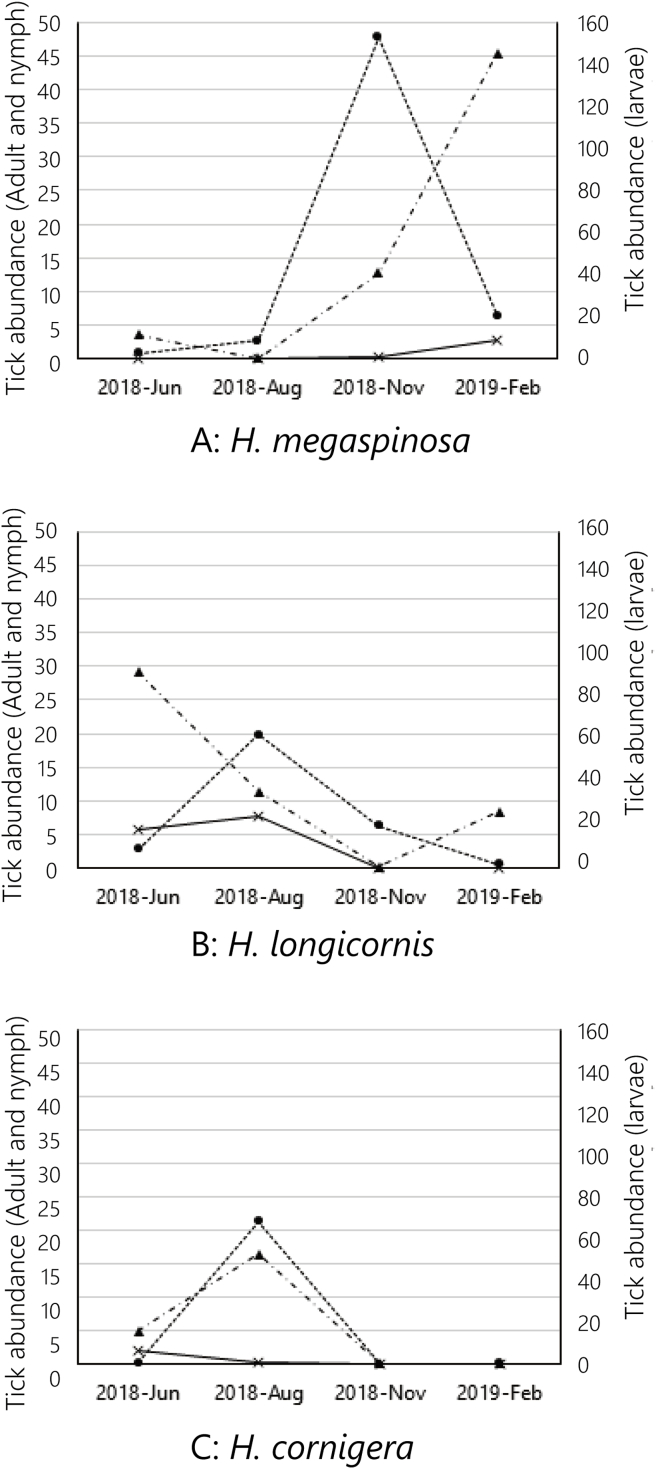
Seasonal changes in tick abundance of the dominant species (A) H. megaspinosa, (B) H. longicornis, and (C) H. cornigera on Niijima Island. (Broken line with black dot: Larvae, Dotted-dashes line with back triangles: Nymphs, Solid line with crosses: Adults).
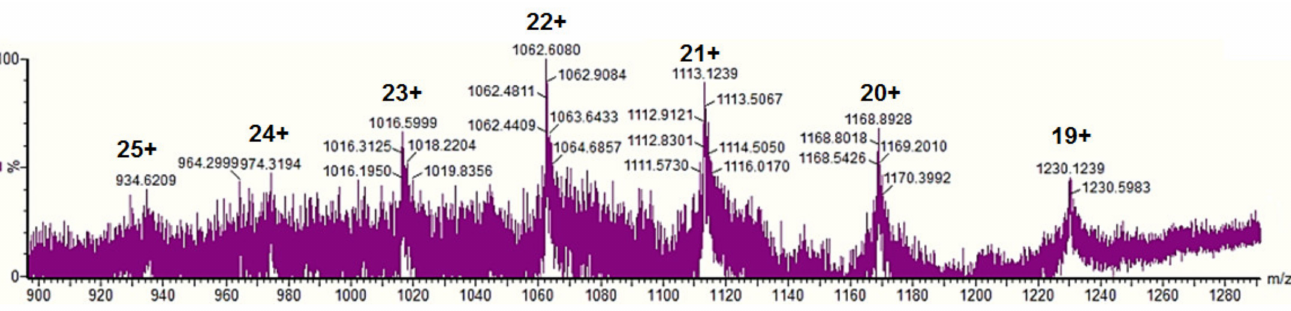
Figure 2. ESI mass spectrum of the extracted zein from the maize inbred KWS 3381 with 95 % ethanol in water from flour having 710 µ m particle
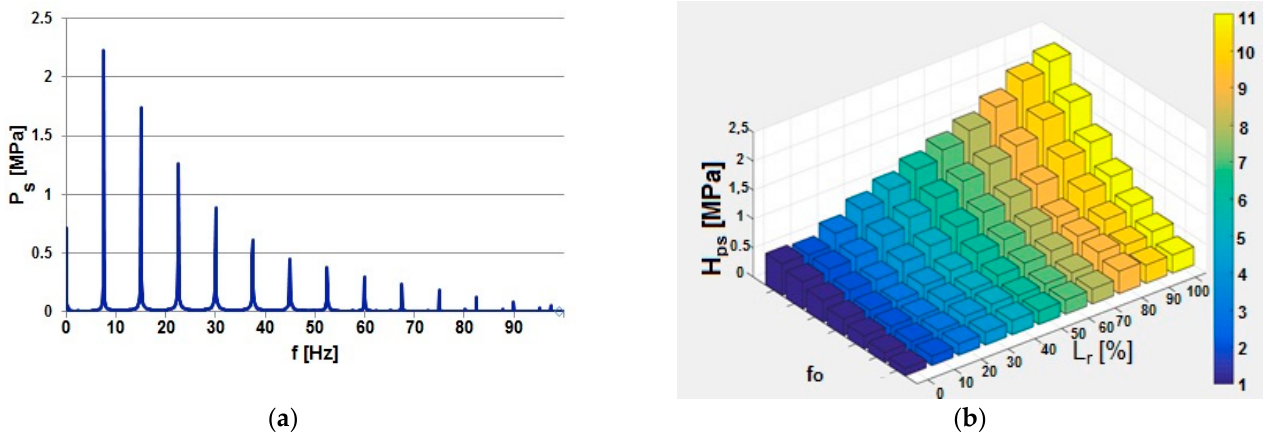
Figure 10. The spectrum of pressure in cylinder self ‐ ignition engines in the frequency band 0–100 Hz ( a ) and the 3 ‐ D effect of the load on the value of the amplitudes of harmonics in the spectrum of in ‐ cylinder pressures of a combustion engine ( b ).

=== What the exercise asks ===
Only the lines between the one containing "Figure 2. ESI" and the last line of the listing above, both included, should be written out, exactly and without pictures.

=== Answer space ===
Figure 2. ESI mass spectrum of the extracted zein from the maize inbred KWS 3381 with 95 % ethanol in water from flour having 710 µ m particle
Figure 10. The spectrum of pressure in cylinder self ‐ ignition engines in the frequency band 0–100 Hz ( a ) and the 3 ‐ D effect of the load on the value of the amplitudes of harmonics in the spectrum of in ‐ cylinder pressures of a combustion engine ( b ).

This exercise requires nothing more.